### Source data
----
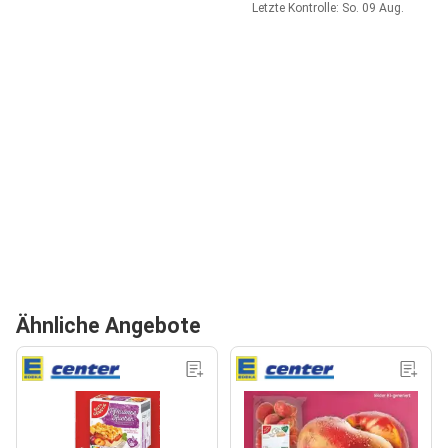
Letzte Kontrolle: So. 09 Aug.
Ähnliche Angebote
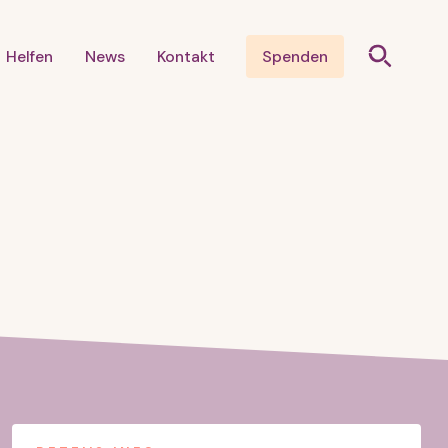
Helfen
News
Kontakt
Spenden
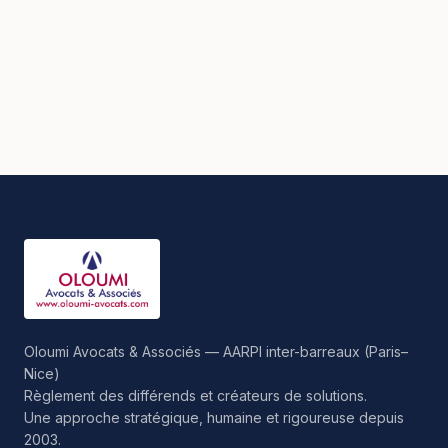
Oloumi Avocats & Associés — AARPI inter-barreaux (Paris–
Nice)
Règlement des différends et créateurs de solutions.
Une approche stratégique, humaine et rigoureuse depuis
2003.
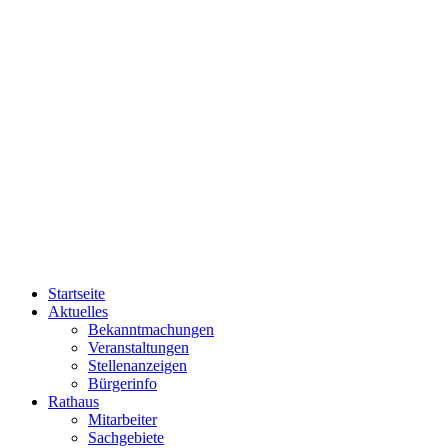
Startseite
Aktuelles
Bekanntmachungen
Veranstaltungen
Stellenanzeigen
Bürgerinfo
Rathaus
Mitarbeiter
Sachgebiete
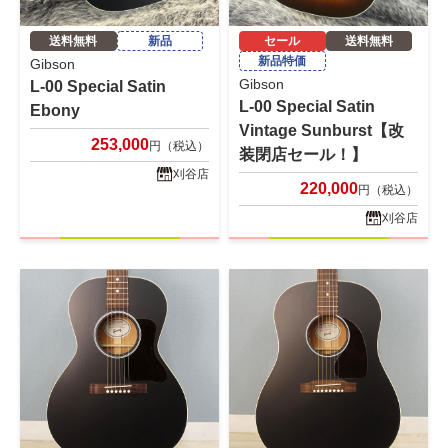
送料無料
新品
セール
送料無料
新品特価
Gibson
Gibson
L-00 Special Satin
L-00 Special Satin
Ebony
Vintage Sunburst【改
253,000
円（税込）
装閉店セール！】
刈谷店
220,000
円（税込）
刈谷店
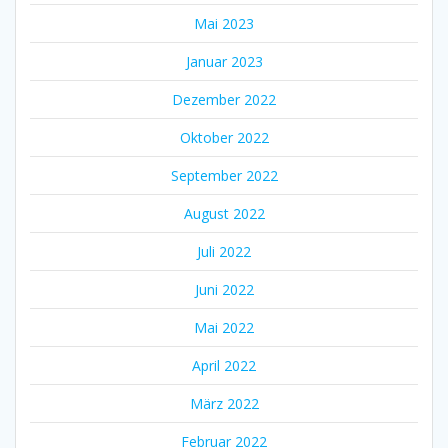
Mai 2023
Januar 2023
Dezember 2022
Oktober 2022
September 2022
August 2022
Juli 2022
Juni 2022
Mai 2022
April 2022
März 2022
Februar 2022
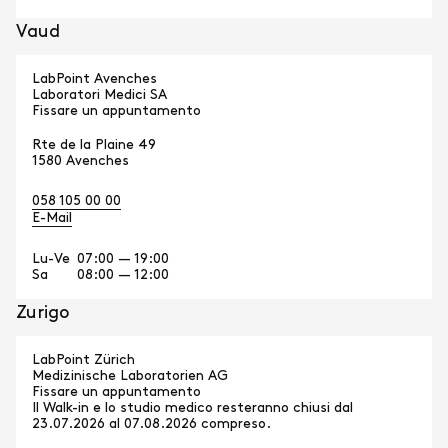
Vaud
LabPoint Avenches
Laboratori Medici SA
Fissare un appuntamento
Rte de la Plaine 49
1580 Avenches
058 105 00 00
E-Mail
Lu-Ve
07:00 — 19:00
Sa
08:00 — 12:00
Zurigo
LabPoint Zürich
Medizinische Laboratorien AG
Fissare un appuntamento
Il Walk-in e lo studio medico resteranno chiusi dal
23.07.2026 al 07.08.2026 compreso.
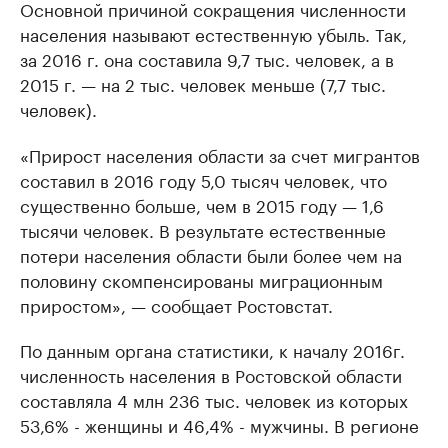
Основной причиной сокращения численности
населения называют естественную убыль. Так,
за 2016 г. она составила 9,7 тыс. человек, а в
2015 г. — на 2 тыс. человек меньше (7,7 тыс.
человек).
«Прирост населения области за счет мигрантов
составил в 2016 году 5,0 тысяч человек, что
существенно больше, чем в 2015 году — 1,6
тысячи человек. В результате естественные
потери населения области были более чем на
половину скомпенсированы миграционным
приростом», — сообщает Ростовстат.
По данным органа статистики, к началу 2016г.
численность населения в Ростовской области
составляла 4 млн 236 тыс. человек из которых
53,6% - женщины и 46,4% - мужчины. В регионе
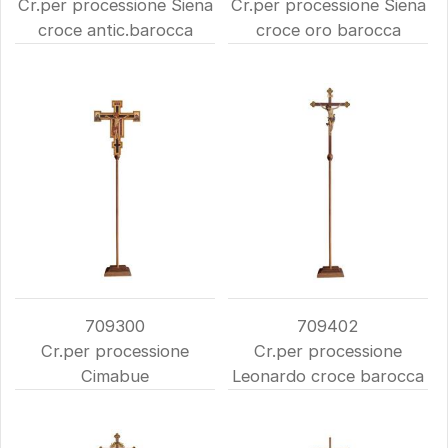
Cr.per processione Siena
Cr.per processione Siena
croce antic.barocca
croce oro barocca
709300
709402
Cr.per processione
Cr.per processione
Cimabue
Leonardo croce barocca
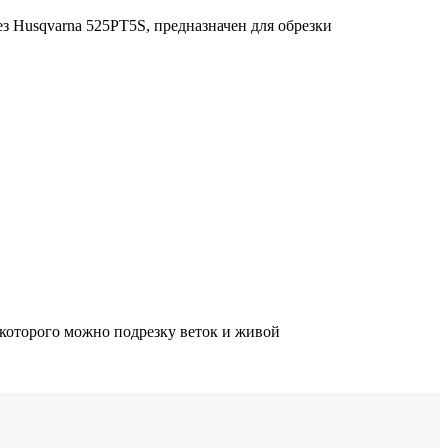
 Husqvarna 525PT5S, предназначен для обрезки
оторого можно подрезку веток и живой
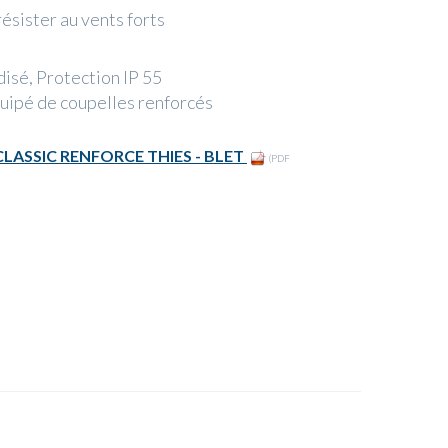
ésister au vents forts
isé, Protection IP 55
ipé de coupelles renforcés
ASSIC RENFORCE THIES - BLET
(PDF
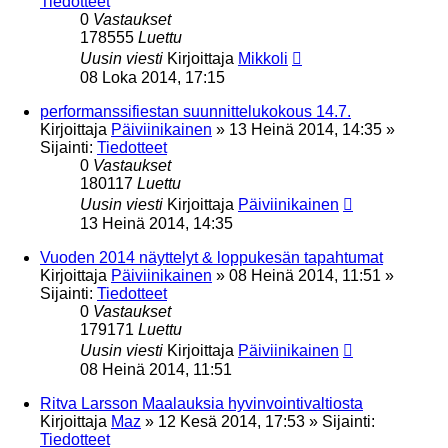
Tiedotteet
0
Vastaukset
178555
Luettu
Uusin viesti
Kirjoittaja
Mikkoli
08 Loka 2014, 17:15
performanssifiestan suunnittelukokous 14.7.
Kirjoittaja
Päiviinikainen
»
13 Heinä 2014, 14:35
»
Sijainti:
Tiedotteet
0
Vastaukset
180117
Luettu
Uusin viesti
Kirjoittaja
Päiviinikainen
13 Heinä 2014, 14:35
Vuoden 2014 näyttelyt & loppukesän tapahtumat
Kirjoittaja
Päiviinikainen
»
08 Heinä 2014, 11:51
»
Sijainti:
Tiedotteet
0
Vastaukset
179171
Luettu
Uusin viesti
Kirjoittaja
Päiviinikainen
08 Heinä 2014, 11:51
Ritva Larsson Maalauksia hyvinvointivaltiosta
Kirjoittaja
Maz
»
12 Kesä 2014, 17:53
» Sijainti:
Tiedotteet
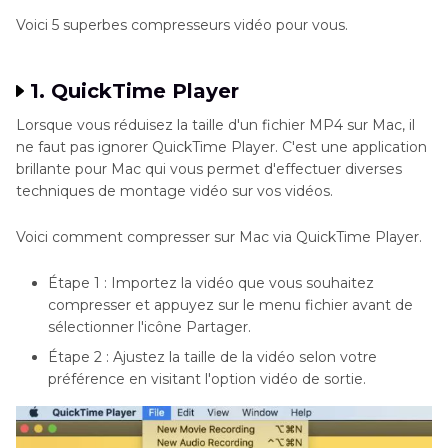
Voici 5 superbes compresseurs vidéo pour vous.
1. QuickTime Player
Lorsque vous réduisez la taille d'un fichier MP4 sur Mac, il
ne faut pas ignorer QuickTime Player. C'est une application
brillante pour Mac qui vous permet d'effectuer diverses
techniques de montage vidéo sur vos vidéos.
Voici comment compresser sur Mac via QuickTime Player.
Étape 1 : Importez la vidéo que vous souhaitez
compresser et appuyez sur le menu fichier avant de
sélectionner l'icône Partager.
Étape 2 : Ajustez la taille de la vidéo selon votre
préférence en visitant l'option vidéo de sortie.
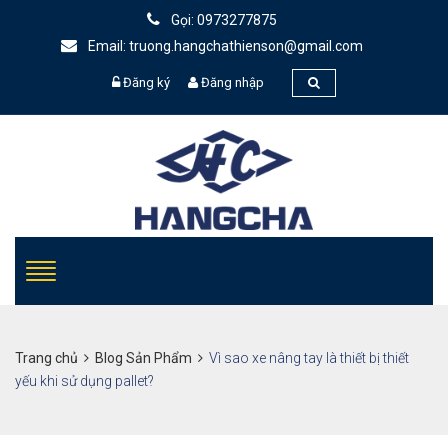
Gọi: 0973277875
Email: truong.hangchathienson@gmail.com
Đăng ký
Đăng nhập
Trang chủ
Blog Sản Phẩm
Vì sao xe nâng tay là thiết bị thiết
yếu khi sử dụng pallet?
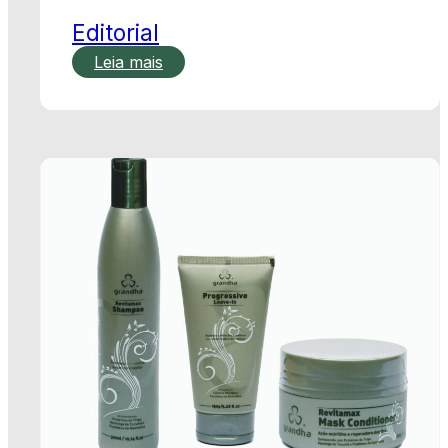
Editorial
Leia mais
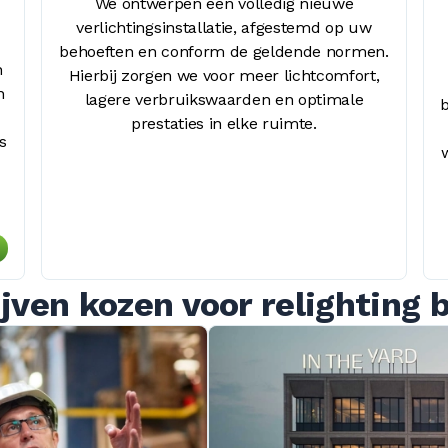
We ontwerpen een volledig nieuwe
verlichtingsinstallatie, afgestemd op uw
behoeften en conform de geldende normen.
n
Hierbij zorgen we voor meer lichtcomfort,
n
lagere verbruikswaarden en optimale
b
prestaties in elke ruimte.
s
jven kozen voor relighting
----
In the listing above, find the line containing "Medizinische Laboratorien AG" and the line containing "численность населения в Ростовской области", then write out both of them and every line between, exactly, with no pictures.

Medizinische Laboratorien AG
Fissare un appuntamento
Il Walk-in e lo studio medico resteranno chiusi dal
23.07.2026 al 07.08.2026 compreso.
Основной причиной сокращения численности
населения называют естественную убыль. Так,
за 2016 г. она составила 9,7 тыс. человек, а в
2015 г. — на 2 тыс. человек меньше (7,7 тыс.
человек).
«Прирост населения области за счет мигрантов
составил в 2016 году 5,0 тысяч человек, что
существенно больше, чем в 2015 году — 1,6
тысячи человек. В результате естественные
потери населения области были более чем на
половину скомпенсированы миграционным
приростом», — сообщает Ростовстат.
По данным органа статистики, к началу 2016г.
численность населения в Ростовской области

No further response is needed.